- [Instructions to follow] Find each line of the entries with the string "statistikas", please, and copy it.

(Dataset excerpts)
┌──
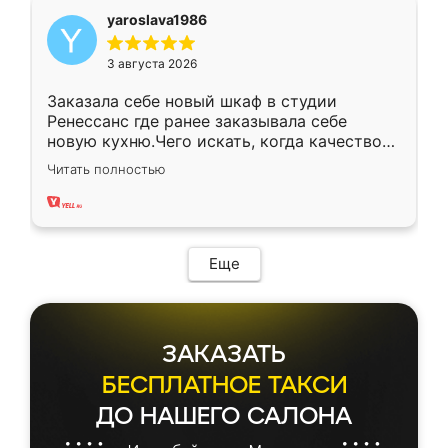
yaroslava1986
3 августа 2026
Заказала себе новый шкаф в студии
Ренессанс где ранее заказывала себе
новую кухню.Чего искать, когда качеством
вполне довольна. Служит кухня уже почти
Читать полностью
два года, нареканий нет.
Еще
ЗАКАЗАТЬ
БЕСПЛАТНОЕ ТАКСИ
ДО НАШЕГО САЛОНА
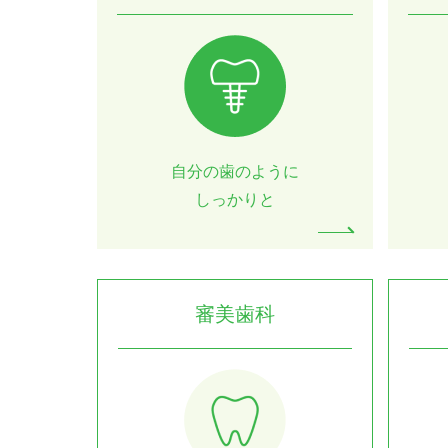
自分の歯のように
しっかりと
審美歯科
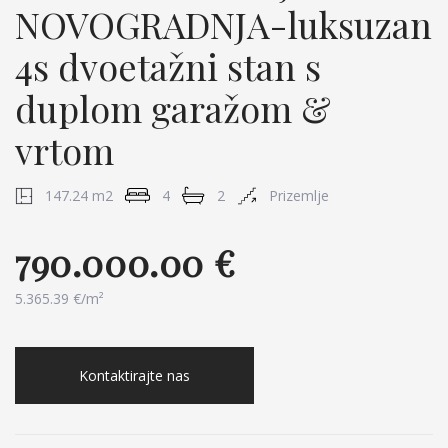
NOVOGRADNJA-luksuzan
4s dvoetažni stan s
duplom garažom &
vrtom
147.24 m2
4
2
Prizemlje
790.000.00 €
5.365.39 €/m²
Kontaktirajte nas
└──
┌──
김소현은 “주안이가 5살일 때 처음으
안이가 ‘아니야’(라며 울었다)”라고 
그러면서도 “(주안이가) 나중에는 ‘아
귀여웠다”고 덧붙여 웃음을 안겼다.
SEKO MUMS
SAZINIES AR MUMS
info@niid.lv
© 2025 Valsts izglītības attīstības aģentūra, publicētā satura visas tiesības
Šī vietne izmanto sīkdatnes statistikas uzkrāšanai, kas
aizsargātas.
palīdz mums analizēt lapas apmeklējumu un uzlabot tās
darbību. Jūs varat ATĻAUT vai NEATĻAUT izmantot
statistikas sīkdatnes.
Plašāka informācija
└──
- [Exercise output]
Šī vietne izmanto sīkdatnes statistikas uzkrāšanai, kas
statistikas sīkdatnes.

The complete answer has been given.